Multi-purpose arena in Auburn Hills, Michigan

The Oakland University Credit Union O'rena, nicknamed "The Blacktop", is a 4,000-seat multi-purpose arena on the campus of Oakland University in Auburn Hills, Michigan. It is home to the Oakland University Golden Grizzlies men's basketball, women's basketball and volleyball teams. The court has a distinctive "blacktop" color first used in the 2015–16 season.

==History==
The facility opened November 17, 1998, with a 96–66 loss to Michigan State University in men's basketball. The opening of the O'rena coincided with Oakland's move from Division II of the National Collegiate Athletic Association (NCAA) to Division I.

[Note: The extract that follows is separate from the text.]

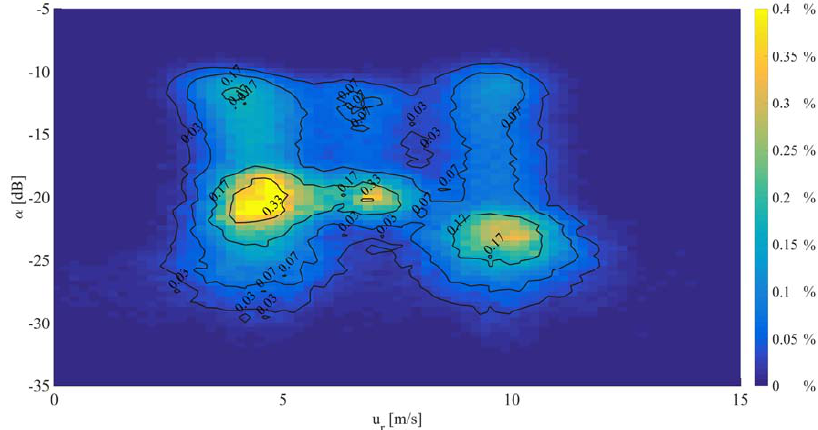
Remote Sens. 2017 , 9 , 561 7 of 30 Figure 3. Example of data-density distribution of a 30-min time interval of LiDAR staring mode Figure 3. Example of data-density distribution of a 30-min time interval of LiDAR staring mode measurements in the original (cid:1873) (cid:3045) –(cid:2009) frames of reference. Iso-lines show levels of probability of Applying the normalisation means switching the reference frame from (cid:1873) (cid:3045) –(cid:2009) to (cid:1873) (cid:3045)(cid:4593) –(cid:2009) (cid:4593) . This occurrence of the measurement with in a bin of 0.32 m/s width and 0.2 dB height. measurements in the original u r - α frames of reference. Iso-lines show levels of probability of occurrence compensates spatial and temporal inhomogeneities and results in a denser data distribution where of the measurement with in a bin of 0.32 m/s width and 0.2 dB height. outliers can be identified with less effort.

On April 17, 2023, Oakland University Athletics announced that they had signed a 10-year naming rights deal with Oakland University Credit Union. The naming rights deal began on July 1.

==Attendance==

Largest attendance
| Date | Opponent | Attendance |
| Jan 13, 2017 | Detroit Mercy | 4,123 |
| Feb 26, 2016 | Detroit Mercy | 4,114 |
| Jan 8, 2016 | Valparaiso | 4,110 |
| Feb 15, 2015 | Detroit Mercy | 4,101 |
| Feb 14, 2014 | Detroit Mercy | 4,065 |

The O'rena attendance record is 4,123, set January 13, 2017, against the University of Detroit Mercy. There have been seven other crowds over 4,000: 4,114 vs. Detroit (2015–16), 4,110 vs. Valparaiso (2015–16), 4,101 vs. Detroit (2014–15), 4,065 vs. Detroit (2013–14), 4,063 vs. Georgia (2016–17), 4,055 vs. University of Missouri (2003–04) and 4,034 vs. Oral Roberts University (2009–10).

==Power Five conference opponents==
Oakland has a 4–2 record all-time against Power Five conference schools at home. They have defeated Michigan (2000–01 season), Texas A&M (2003–04), Tennessee (2011–12) and Georgia (2016–17) since the arena opened in 1998.